Fonction publique : la rigueur commence à la boutonnière
- ABDERAFIE HAMDI //
« L’habit ne fait pas le moine… mais il le trahit parfois. » — Proverbe européen..
Il n’est malheureusement plus rare — ni surprenant — de se rendre dans un service administratif pour y être accueilli par un agent vêtu comme s’il sortait de sa cuisine, de sa salle de sport, voire de sa chambre.
Et que dire de ces représentants de la nation, députés ou conseillers, apparaissant à la télévision dans des tenues qui défient les codes élémentaires de décence institutionnelle ?
Pire encore, lorsqu’un universitaire, un chercheur ou un expert est invité sur un plateau télé, c’est parfois l’indigence de sa présentation qui saute aux yeux avant même ses idées.

On en vient à se demander : s’il accepte d’apparaître ainsi devant des millions de téléspectateurs, quelle est donc son allure devant ses étudiants dans un amphithéâtre?
Le service public, dans ses multiples expressions — administration, justice, parlement, université — semble avoir progressivement perdu cette conscience que la tenue vestimentaire n’est pas un détail. Elle est langage.

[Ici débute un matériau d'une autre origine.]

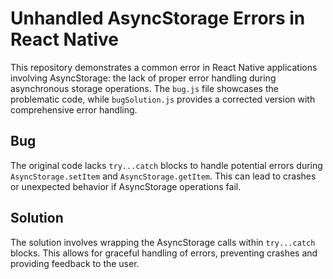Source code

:# Unhandled AsyncStorage Errors in React Native

This repository demonstrates a common error in React Native applications involving AsyncStorage: the lack of proper error handling during asynchronous storage operations.  The `bug.js` file showcases the problematic code, while `bugSolution.js` provides a corrected version with comprehensive error handling.

## Bug
The original code lacks `try...catch` blocks to handle potential errors during `AsyncStorage.setItem` and `AsyncStorage.getItem`.  This can lead to crashes or unexpected behavior if AsyncStorage operations fail.

## Solution
The solution involves wrapping the AsyncStorage calls within `try...catch` blocks. This allows for graceful handling of errors, preventing crashes and providing feedback to the user.
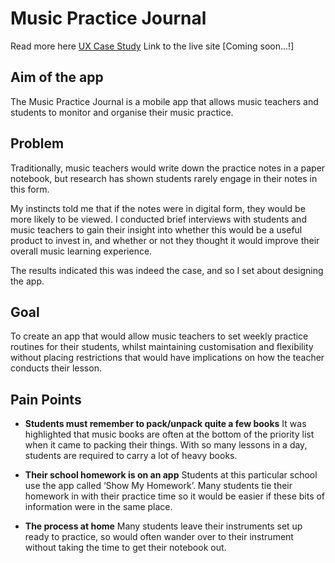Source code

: # Music Practice Journal
Read more here [UX Case Study](https://hannahbullickdesigns.wordpress.com/music-practice-journal/)
Link to the live site [Coming soon...!]

## Aim of the app
The Music Practice Journal is a mobile app that allows music teachers and students to monitor and organise their music practice.

## Problem
Traditionally, music teachers would write down the practice notes in a paper notebook, but research has shown students rarely engage in their notes in this form.

My instincts told me that if the notes were in digital form, they would be more likely to be viewed. I conducted brief interviews with students and music teachers to gain their insight into whether this would be a useful product to invest in, and whether or not they thought it would improve their overall music learning experience.

The results indicated this was indeed the case, and so I set about designing the app.

## Goal
To create an app that would allow music teachers to set weekly practice routines for their students, whilst maintaining customisation and flexibility without placing restrictions that would have implications on how the teacher conducts their lesson.

## Pain Points
- **Students must remember to pack/unpack quite a few books**
It was highlighted that music books are often at the bottom of the priority list when it came to packing their things. With so many lessons in a day, students are required to carry a lot of heavy books.

- **Their school homework is on an app**
Students at this particular school use the app called ‘Show My Homework’. Many students tie their homework in with their practice time so it would be easier if these bits of information were in the same place.

- **The process at home**
Many students leave their instruments set up ready to practice, so would often wander over to their instrument without taking the time to get their notebook out. 
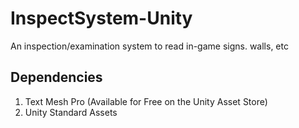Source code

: # InspectSystem-Unity
An inspection/examination system to read in-game signs. walls, etc

## Dependencies
1) Text Mesh Pro (Available for Free on the Unity Asset Store)
2) Unity Standard Assets
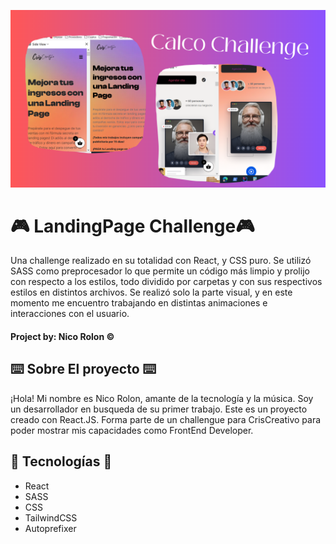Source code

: ![Caratula del proyecto de calculadora](/src/assets/CalcoChallenge.png)


# 🎮 LandingPage Challenge🎮
Una challenge realizado en su totalidad con React, y CSS puro. Se utilizó SASS como preprocesador lo que permite un código más limpio y prolijo con respecto a los estilos, todo dividido por carpetas y con sus respectivos estilos en distintos archivos. Se realizó solo la parte visual, y en este momento me encuentro trabajando en distintas animaciones e interacciones con el usuario.
####  Project by: Nico Rolon ©️


## ⌨️ Sobre El proyecto ⌨️
¡Hola! Mi nombre es Nico Rolon, amante de la tecnología y la música. Soy un desarrollador en busqueda de su primer trabajo. Este es un proyecto creado con React.JS. 
Forma parte de un challengue para CrisCreativo para poder mostrar mis capacidades como FrontEnd Developer. 

## 🚶 Tecnologías 🚶

- React
- SASS
- CSS
- TailwindCSS
- Autoprefixer

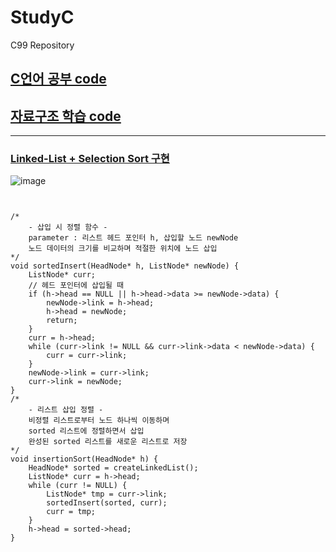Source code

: # StudyC
C99 Repository

## [C언어 공부 code](https://github.com/BlancBunny/StudyC/tree/main/InitC)

## [자료구조 학습 code](https://github.com/BlancBunny/StudyC/tree/main/data_Structure)

-----------------------

### [Linked-List + Selection Sort 구현 ](https://github.com/BlancBunny/StudyC/blob/main/InitC/InitC/insertionSort_linkedList.c)

![image](https://user-images.githubusercontent.com/77951828/125027862-f47bdc00-e0c1-11eb-9632-02b6c664c187.png)

<pre>
<code>

/*
	- 삽입 시 정렬 함수 - 
	parameter : 리스트 헤드 포인터 h, 삽입할 노드 newNode
	노드 데이터의 크기를 비교하며 적절한 위치에 노드 삽입
*/
void sortedInsert(HeadNode* h, ListNode* newNode) {
	ListNode* curr; 
	// 헤드 포인터에 삽입될 때
	if (h->head == NULL || h->head->data >= newNode->data) {
		newNode->link = h->head;
		h->head = newNode;
		return;
	}
	curr = h->head;
	while (curr->link != NULL && curr->link->data < newNode->data) {
		curr = curr->link;
	}
	newNode->link = curr->link;
	curr->link = newNode;
}
/*
	- 리스트 삽입 정렬 - 
	비정렬 리스트로부터 노드 하나씩 이동하며 
	sorted 리스트에 정렬하면서 삽입 
	완성된 sorted 리스트를 새로운 리스트로 저장 
*/
void insertionSort(HeadNode* h) {
	HeadNode* sorted = createLinkedList();
	ListNode* curr = h->head;
	while (curr != NULL) {
		ListNode* tmp = curr->link;
		sortedInsert(sorted, curr);
		curr = tmp;
	}
	h->head = sorted->head;
}

</code>
</pre>
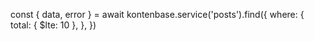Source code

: const { data, error } = await kontenbase.service('posts').find({
  where: {
    total: { $lte: 10 },
  },
})
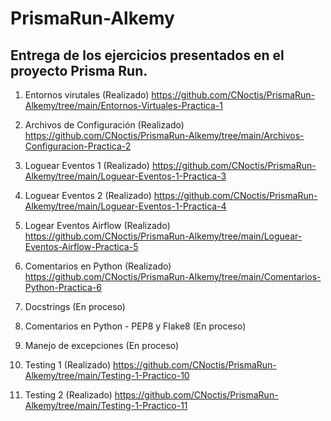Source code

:# PrismaRun-Alkemy
## Entrega de los ejercicios presentados en el proyecto Prisma Run.

1. Entornos virutales (Realizado)
https://github.com/CNoctis/PrismaRun-Alkemy/tree/main/Entornos-Virtuales-Practica-1

2. Archivos de Configuración (Realizado)
https://github.com/CNoctis/PrismaRun-Alkemy/tree/main/Archivos-Configuracion-Practica-2

3. Loguear Eventos 1 (Realizado)
https://github.com/CNoctis/PrismaRun-Alkemy/tree/main/Loguear-Eventos-1-Practica-3

4. Loguear Eventos 2 (Realizado)
https://github.com/CNoctis/PrismaRun-Alkemy/tree/main/Loguear-Eventos-1-Practica-4

5. Logear Eventos Airflow (Realizado)
https://github.com/CNoctis/PrismaRun-Alkemy/tree/main/Loguear-Eventos-Airflow-Practica-5

6. Comentarios en Python (Realizado)
https://github.com/CNoctis/PrismaRun-Alkemy/tree/main/Comentarios-Python-Practica-6

7. Docstrings (En proceso)

8. Comentarios en Python - PEP8 y Flake8 (En proceso)

9. Manejo de excepciones (En proceso)

10. Testing 1 (Realizado)
https://github.com/CNoctis/PrismaRun-Alkemy/tree/main/Testing-1-Practico-10

11. Testing 2 (Realizado)
https://github.com/CNoctis/PrismaRun-Alkemy/tree/main/Testing-1-Practico-11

Elle est symbole.
Ce relâchement s’étend désormais à des secteurs naguère exemplaires : banques, professions libérales, cabinets d’avocats … Tous subissent la même érosion du sens de la tenue, de la présentation, de la représentation.

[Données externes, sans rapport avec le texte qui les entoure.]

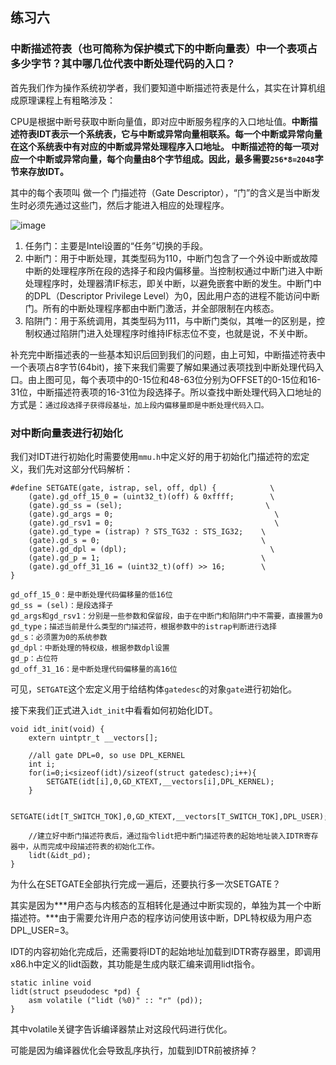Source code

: ## 练习六

### 中断描述符表（也可简称为保护模式下的中断向量表）中一个表项占多少字节？其中哪几位代表中断处理代码的入口？

首先我们作为操作系统初学者，我们要知道中断描述符表是什么，其实在计算机组成原理课程上有粗略涉及：

CPU是根据中断号获取中断向量值，即对应中断服务程序的入口地址值。**中断描述符表IDT表示一个系统表，它与中断或异常向量相联系。每一个中断或异常向量在这个系统表中有对应的中断或异常处理程序入口地址。 中断描述符的每一项对应一个中断或异常向量，每个向量由8个字节组成。因此，最多需要`256*8=2048`字节来存放IDT。**

其中的每个表项叫 做一个 门描述符（Gate Descriptor），“门”的含义是当中断发生时必须先通过这些门，然后才能进入相应的处理程序。

![image](https://img1.imgtp.com/2022/10/11/tPDpCDiA.png)

1.  任务门：主要是Intel设置的“任务”切换的手段。
2.  中断门：用于中断处理，其类型码为110，中断门包含了一个外设中断或故障中断的处理程序所在段的选择子和段内偏移量。当控制权通过中断门进入中断处理程序时，处理器清IF标志，即关中断，以避免嵌套中断的发生。中断门中的DPL（Descriptor Privilege Level）为0，因此用户态的进程不能访问中断门。所有的中断处理程序都由中断门激活，并全部限制在内核态。
3.  陷阱门：用于系统调用，其类型码为111，与中断门类似，其唯一的区别是，控制权通过陷阱门进入处理程序时维持IF标志位不变，也就是说，不关中断。



补充完中断描述表的一些基本知识后回到我们的问题，由上可知，中断描述符表中一个表项占8字节(64bit)，接下来我们需要了解如果通过表项找到中断处理代码入口。由上图可见，每个表项中的0-15位和48-63位分别为OFFSET的0-15位和16-31位，中断描述符表项的16-31位为段选择子。所以查找中断处理代码入口地址的方式是：`通过段选择子获得段基址，加上段内偏移量即是中断处理代码入口。`



### 对中断向量表进行初始化

我们对IDT进行初始化时需要使用`mmu.h`中定义好的用于初始化门描述符的宏定义，我们先对这部分代码解析：

    #define SETGATE(gate, istrap, sel, off, dpl) {            \
        (gate).gd_off_15_0 = (uint32_t)(off) & 0xffff;        \
        (gate).gd_ss = (sel);                                \
        (gate).gd_args = 0;                                    \
        (gate).gd_rsv1 = 0;                                    \
        (gate).gd_type = (istrap) ? STS_TG32 : STS_IG32;    \
        (gate).gd_s = 0;                                    \
        (gate).gd_dpl = (dpl);                                \
        (gate).gd_p = 1;                                    \
        (gate).gd_off_31_16 = (uint32_t)(off) >> 16;        \
    }

<!---->

    gd_off_15_0：是中断处理代码偏移量的低16位
    gd_ss = (sel)：是段选择子
    gd_args和gd_rsv1：分别是一些参数和保留段，由于在中断门和陷阱门中不需要，直接置为0
    gd_type；描述当前是什么类型的门描述符，根据参数中的istrap判断进行选择
    gd_s：必须置为0的系统参数
    gd_dpl：中断处理的特权级，根据参数dpl设置
    gd_p：占位符
    gd_off_31_16：是中断处理代码偏移量的高16位

可见，`SETGATE`这个宏定义用于给结构体`gatedesc`的对象`gate`进行初始化。

接下来我们正式进入`idt_init`中看看如何初始化IDT。

    void idt_init(void) {
        extern uintptr_t __vectors[];

        //all gate DPL=0, so use DPL_KERNEL 
        int i;
        for(i=0;i<sizeof(idt)/sizeof(struct gatedesc);i++){
            SETGATE(idt[i],0,GD_KTEXT,__vectors[i],DPL_KERNEL);
        }

        SETGATE(idt[T_SWITCH_TOK],0,GD_KTEXT,__vectors[T_SWITCH_TOK],DPL_USER);
        
        //建立好中断门描述符表后，通过指令lidt把中断门描述符表的起始地址装入IDTR寄存器中，从而完成中段描述符表的初始化工作。
        lidt(&idt_pd);
    }

为什么在SETGATE全部执行完成一遍后，还要执行多一次SETGATE？

其实是因为***用户态与内核态的互相转化是通过中断实现的，单独为其一个中断描述符。***由于需要允许用户态的程序访问使用该中断，DPL特权级为用户态DPL\_USER=3。

IDT的内容初始化完成后，还需要将IDT的起始地址加载到IDTR寄存器里，即调用x86.h中定义的lidt函数，其功能是生成内联汇编来调用lidt指令。

    static inline void
    lidt(struct pseudodesc *pd) {
        asm volatile ("lidt (%0)" :: "r" (pd));
    }

其中volatile关键字告诉编译器禁止对这段代码进行优化。

可能是因为编译器优化会导致乱序执行，加载到IDTR前被挤掉？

Pourtant, dans l’histoire des civilisations — qu’elle soit islamique ou occidentale — l’apparence a toujours eu une fonction sociale et politique. Ibn Khaldoun écrivait dans sa Muqaddima :
«L’habit et l’apparence façonnent chez l’individu un état d’esprit de respect et de retenue, notamment vis-à-vis de l’autorité.»

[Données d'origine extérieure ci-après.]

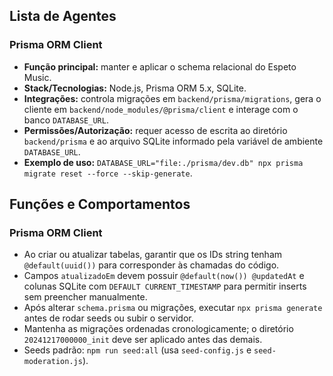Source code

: ## Lista de Agentes

### Prisma ORM Client
- **Função principal:** manter e aplicar o schema relacional do Espeto Music.
- **Stack/Tecnologias:** Node.js, Prisma ORM 5.x, SQLite.
- **Integrações:** controla migrações em `backend/prisma/migrations`, gera o cliente em `backend/node_modules/@prisma/client` e interage com o banco `DATABASE_URL`.
- **Permissões/Autorização:** requer acesso de escrita ao diretório `backend/prisma` e ao arquivo SQLite informado pela variável de ambiente `DATABASE_URL`.
- **Exemplo de uso:** `DATABASE_URL="file:./prisma/dev.db" npx prisma migrate reset --force --skip-generate`.

## Funções e Comportamentos

### Prisma ORM Client
- Ao criar ou atualizar tabelas, garantir que os IDs string tenham `@default(uuid())` para corresponder às chamadas do código.
- Campos `atualizadoEm` devem possuir `@default(now()) @updatedAt` e colunas SQLite com `DEFAULT CURRENT_TIMESTAMP` para permitir inserts sem preencher manualmente.
- Após alterar `schema.prisma` ou migrações, executar `npx prisma generate` antes de rodar seeds ou subir o servidor.
- Mantenha as migrações ordenadas cronologicamente; o diretório `20241217000000_init` deve ser aplicado antes das demais.
- Seeds padrão: `npm run seed:all` (usa `seed-config.js` e `seed-moderation.js`).
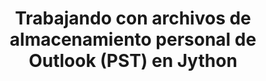 ---
title: "Trabajando con archivos de almacenamiento personal de Outlook (PST) en Jython"
url: /es/java/trabajando-con-archivos-de-almacenamiento-personal-de-outlook-pst-en-jython/
weight: 20
type: docs
---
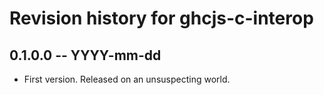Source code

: # Revision history for ghcjs-c-interop

## 0.1.0.0 -- YYYY-mm-dd

* First version. Released on an unsuspecting world.
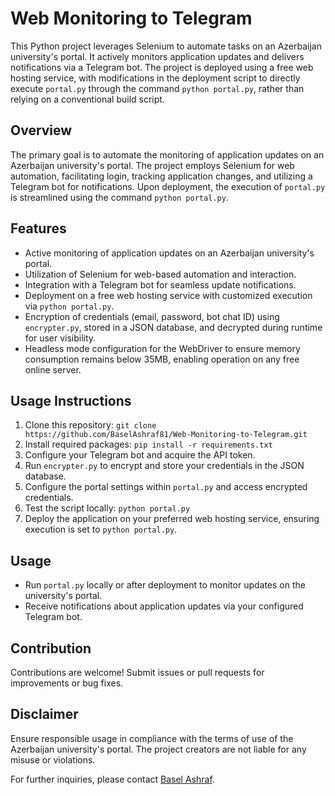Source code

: # Web Monitoring to Telegram

This Python project leverages Selenium to automate tasks on an Azerbaijan university's portal. It actively monitors application updates and delivers notifications via a Telegram bot. The project is deployed using a free web hosting service, with modifications in the deployment script to directly execute `portal.py` through the command `python portal.py`, rather than relying on a conventional build script.

## Overview

The primary goal is to automate the monitoring of application updates on an Azerbaijan university's portal. The project employs Selenium for web automation, facilitating login, tracking application changes, and utilizing a Telegram bot for notifications. Upon deployment, the execution of `portal.py` is streamlined using the command `python portal.py`.

## Features

- Active monitoring of application updates on an Azerbaijan university's portal.
- Utilization of Selenium for web-based automation and interaction.
- Integration with a Telegram bot for seamless update notifications.
- Deployment on a free web hosting service with customized execution via `python portal.py`.
- Encryption of credentials (email, password, bot chat ID) using `encrypter.py`, stored in a JSON database, and decrypted during runtime for user visibility.
- Headless mode configuration for the WebDriver to ensure memory consumption remains below 35MB, enabling operation on any free online server.

## Usage Instructions

1. Clone this repository: `git clone https://github.com/BaselAshraf81/Web-Monitoring-to-Telegram.git`
2. Install required packages: `pip install -r requirements.txt`
3. Configure your Telegram bot and acquire the API token.
4. Run `encrypter.py` to encrypt and store your credentials in the JSON database.
5. Configure the portal settings within `portal.py` and access encrypted credentials.
6. Test the script locally: `python portal.py`
7. Deploy the application on your preferred web hosting service, ensuring execution is set to `python portal.py`.

## Usage

- Run `portal.py` locally or after deployment to monitor updates on the university's portal.
- Receive notifications about application updates via your configured Telegram bot.

## Contribution

Contributions are welcome! Submit issues or pull requests for improvements or bug fixes.

## Disclaimer

Ensure responsible usage in compliance with the terms of use of the Azerbaijan university's portal. The project creators are not liable for any misuse or violations.

For further inquiries, please contact [Basel Ashraf](https://www.linkedin.com/in/basel-askar-920248156/).
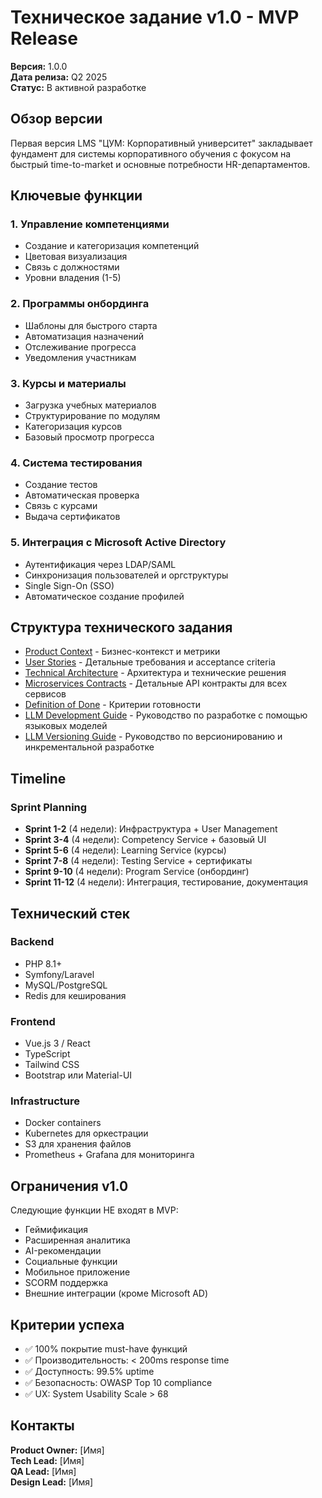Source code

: # Техническое задание v1.0 - MVP Release

**Версия:** 1.0.0  
**Дата релиза:** Q2 2025  
**Статус:** В активной разработке

## Обзор версии

Первая версия LMS "ЦУМ: Корпоративный университет" закладывает фундамент для системы корпоративного обучения с фокусом на быстрый time-to-market и основные потребности HR-департаментов.

## Ключевые функции

### 1. Управление компетенциями
- Создание и категоризация компетенций
- Цветовая визуализация
- Связь с должностями
- Уровни владения (1-5)

### 2. Программы онбординга
- Шаблоны для быстрого старта
- Автоматизация назначений
- Отслеживание прогресса
- Уведомления участникам

### 3. Курсы и материалы
- Загрузка учебных материалов
- Структурирование по модулям
- Категоризация курсов
- Базовый просмотр прогресса

### 4. Система тестирования
- Создание тестов
- Автоматическая проверка
- Связь с курсами
- Выдача сертификатов

### 5. Интеграция с Microsoft Active Directory
- Аутентификация через LDAP/SAML
- Синхронизация пользователей и оргструктуры
- Single Sign-On (SSO)
- Автоматическое создание профилей

## Структура технического задания

- [Product Context](./product_context.md) - Бизнес-контекст и метрики
- [User Stories](./user_stories.md) - Детальные требования и acceptance criteria
- [Technical Architecture](./technical_architecture.md) - Архитектура и технические решения
- [Microservices Contracts](./microservices_contracts.md) - Детальные API контракты для всех сервисов
- [Definition of Done](./definition_of_done.md) - Критерии готовности
- [LLM Development Guide](./llm_development_guide.md) - Руководство по разработке с помощью языковых моделей
- [LLM Versioning Guide](./llm_versioning_guide.md) - Руководство по версионированию и инкрементальной разработке

## Timeline

### Sprint Planning
- **Sprint 1-2** (4 недели): Инфраструктура + User Management
- **Sprint 3-4** (4 недели): Competency Service + базовый UI
- **Sprint 5-6** (4 недели): Learning Service (курсы)
- **Sprint 7-8** (4 недели): Testing Service + сертификаты
- **Sprint 9-10** (4 недели): Program Service (онбординг)
- **Sprint 11-12** (4 недели): Интеграция, тестирование, документация

## Технический стек

### Backend
- PHP 8.1+
- Symfony/Laravel
- MySQL/PostgreSQL
- Redis для кеширования

### Frontend
- Vue.js 3 / React
- TypeScript
- Tailwind CSS
- Bootstrap или Material-UI

### Infrastructure
- Docker containers
- Kubernetes для оркестрации
- S3 для хранения файлов
- Prometheus + Grafana для мониторинга

## Ограничения v1.0

Следующие функции НЕ входят в MVP:
- Геймификация
- Расширенная аналитика
- AI-рекомендации
- Социальные функции
- Мобильное приложение
- SCORM поддержка
- Внешние интеграции (кроме Microsoft AD)

## Критерии успеха

- ✅ 100% покрытие must-have функций
- ✅ Производительность: < 200ms response time
- ✅ Доступность: 99.5% uptime
- ✅ Безопасность: OWASP Top 10 compliance
- ✅ UX: System Usability Scale > 68

## Контакты

**Product Owner:** [Имя]  
**Tech Lead:** [Имя]  
**QA Lead:** [Имя]  
**Design Lead:** [Имя]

S’agit-il donc simplement de négligences individuelles, ou bien sommes-nous face à une crise plus profonde de la symbolique institutionnelle?
Trois faits significatifs, parmi d’autres, permettent d’illustrer la gravité de la question :
• Un ancien conseiller parlementaire de la confédération démocratique du travail m’avait confié qu’un jour d’été, après une séance, il avait ôté sa cravate pour déjeuner avec un collègue.
De retour À peine arrivé au bureau , un appel de secrétaire général Mohamed Noubir Amaoui — depuis Casablanca — lui reprochait ce relâchement vestimentaire.
Pour lui, la cravate n’était pas un accessoire, mais un signe de respect envers l’institution parlementaire.
• Abbas El Fassi, dans la salle d’audience de la cour d’appel de Rabat demanda un jour à un avocat stagiaire dans son cabinet de quitter immédiatement la salle, parce que ce dernier portait une tenue inadaptée .
Ce n’était pas une simple remontrance : c’était un rappel solennel à la dignité de la robe et à la gravité du lieu.
• Et moi-même, lors d’un voyage en Tunisie après la chute du régime de Ben Ali, fus sidéré de découvrir, à l’aéroport, des agents de sécurité en sandales, chemises ouvertes, sans cravate.
Moi qui avais connu la rigueur vestimentaire de l’époque de Bourguiba ou de Ben Ali, j’y vis le symptôme d’un effondrement symbolique de l’État jusque dans ses moindres détails.
Bien sûr, chacun est libre de s’habiller comme il l’entend dans sa vie privée. Mais lorsqu’on entre dans la sphère publique, on représente plus que soi-même : on incarne une fonction, une autorité, un cadre de référence.
La solennité des institutions ne repose pas uniquement sur les textes. Elle se construit aussi, et surtout, dans les gestes, les postures, les mots… et les vêtements.
Dans certains pays, cette conscience est encadrée par des règles explicites :
• À Singapour, les agents publics sont évalués régulièrement, y compris sur leur présentation.
• Au Japon, l’uniforme est perçu non comme une contrainte, mais comme une expression du respect collectif pour le travail.
• En France ou en Allemagne, certaines administrations disposent de chartes de comportement incluant le code vestimentaire lors des cérémonies ou des réunions officielles.
Et chez nous ? le flou règne. Les institutions manquent de directives claires. Tout repose sur le « bon goût » personnel… qui vacille dès que la culture du respect s’efface.
Il est temps de rétablir une certaine tenue dans nos institutions. Pas par texte seulement mais par un projet culturel. Redonner au vêtement sa dimension symbolique, non pour juger les personnes, mais pour honorer les lieux qu’elles incarnent.
Quand un citoyen ne distingue plus un fonctionnaire d’un promeneur, un professeur d’un supporter de football, un avocat d’un influenceur TikTok, alors la crise n’est plus morale : elle devient institutionnelle.
Une institution se respecte à travers ceux qui la représentent… ou s’effondre par leurs négligences.